Actually, the opening line of the original (MacColl) version was "I met my love by the gasworks croft". So the "true Salford girl" seems more taken with the version by the Irish Pogues.

Petty of me, I know. But it's one of the great anthems of modern folk music which deserves respect.

20 March 2009

Quote of the day

Ms Treneman, on excellent form (as ever):
The most surreal moment of Alistair Darling’s session in front of the Commons Treasury Select Committee came when the soft-spoken Labour MP Jim Cousins said: “Chancellor, if you are going to lead us into this Temple of Doom I think the British people will be looking to you to behave a little bit more like Indiana Jones.”
Mr Darling’s mouth opened and then closed. His eyebrows, which have been trimmed but still look like giant black caterpillars, just ones with recent haircuts, shot up. The room tittered.
I tried to imagine Mr Darling, hat askew, shirt open, racing across a rope bridge. Simply not possible. I could only see him as Edinburgh Jones, wearing a suit (trouser legs rolled up), creeping along, each eyebrow fastened to the bridge by bungee jump cables. Behind him crawled an army of aides, with binders.

Do caterpillars have haircuts?

19 March 2009

Slopping out

I have no particular wish to see prisoners and ex-prisoners receiving public funds in compensation for slopping out, at least no more than strictly necessary. But I do see some problems with the actions proposed by Westminster and Holyrood in this case. The BBC reports:
A deal has been struck between the UK and Scottish governments which will stop criminals receiving compensation for slopping out.
Thousands of prisoners have made backdated claims that their human rights were breached by being denied proper toilet facilities in jail.
Emergency laws are to be rushed through Westminster and Holyrood to introduce a one-year time bar for such claims.
If human rights legislation means anything at all, then it must apply in relation to those who are - arguably - the least deserving. In this case, the governments concerned appear to be proposing a restriction on the human rights of a certain class of individuals by denying them legal redress. In particular, prisoners and ex-prisoners who might be in a position to seek compensation as a result of having endured slopping out more than a year ago and who have not yet submitted a claim should be banned from doing so. The alleged justification for taking such action is to save public money.

There are three aspects to what is proposed that give rise to concern. The first is the question of retrospection. In effect, the governments appear to be saying to the prisoners concerned that at least one element of the human rights they thought they had under the Scotland Act (and confirmed by the House of Lords) has (magically) disappeared. Is it fair and reasonable to deprive - after the event - individuals of a right they quite legitimately possessed?

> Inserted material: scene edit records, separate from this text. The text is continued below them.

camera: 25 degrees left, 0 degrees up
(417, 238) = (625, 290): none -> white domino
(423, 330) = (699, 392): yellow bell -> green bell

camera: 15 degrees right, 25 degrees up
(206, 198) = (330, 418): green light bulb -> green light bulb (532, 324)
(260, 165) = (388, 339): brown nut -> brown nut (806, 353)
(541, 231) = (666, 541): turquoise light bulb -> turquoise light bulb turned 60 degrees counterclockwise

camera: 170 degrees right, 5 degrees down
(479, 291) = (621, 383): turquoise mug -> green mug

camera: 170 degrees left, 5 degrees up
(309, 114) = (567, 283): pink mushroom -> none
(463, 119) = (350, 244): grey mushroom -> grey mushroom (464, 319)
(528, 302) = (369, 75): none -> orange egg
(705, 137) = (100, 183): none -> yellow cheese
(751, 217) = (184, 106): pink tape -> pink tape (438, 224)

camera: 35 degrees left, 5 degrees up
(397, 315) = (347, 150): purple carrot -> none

Secondly, does rushing bills through Holyrood and Westminster, presumably without allowing adequate time for consultation with the legal and prison authorities as well as with those representing the interests of prisoners and ex-prisoners, constitute a sensible way to proceed? I appreciate that, from the point of view of the governments, there is a certain amount of urgency involved but previous precedents of rushed legislation are not encouraging. And individuals who will be disadvantaged by legislation are surely entitled to be fully consulted in advance about it.

Thirdly, I understand that the proposed legislation will not apply to those prisoners and ex-prisoners who have already made claims (or will have made claims by a certain date). This is essentially unfair - it cannot be right that those who have made claims are allowed to proceed while those that have yet to do so - for whatever reason - may not.

I appreciate that many of my readers will ask "who cares about a bunch of criminals?" And I have some sympathy with such views. But criminals do not relinquish their human status when they commit a crime or enter prison (however much some parts of society may wish it were so). And if the proposed legislation is in due course struck down by British or ECHR courts, then we will all be crying in our beer. Furthermore the fact that equivalent English prisoners are already time-barred is irrelevant, as they never had the open-ended right to seek compensation in the first place.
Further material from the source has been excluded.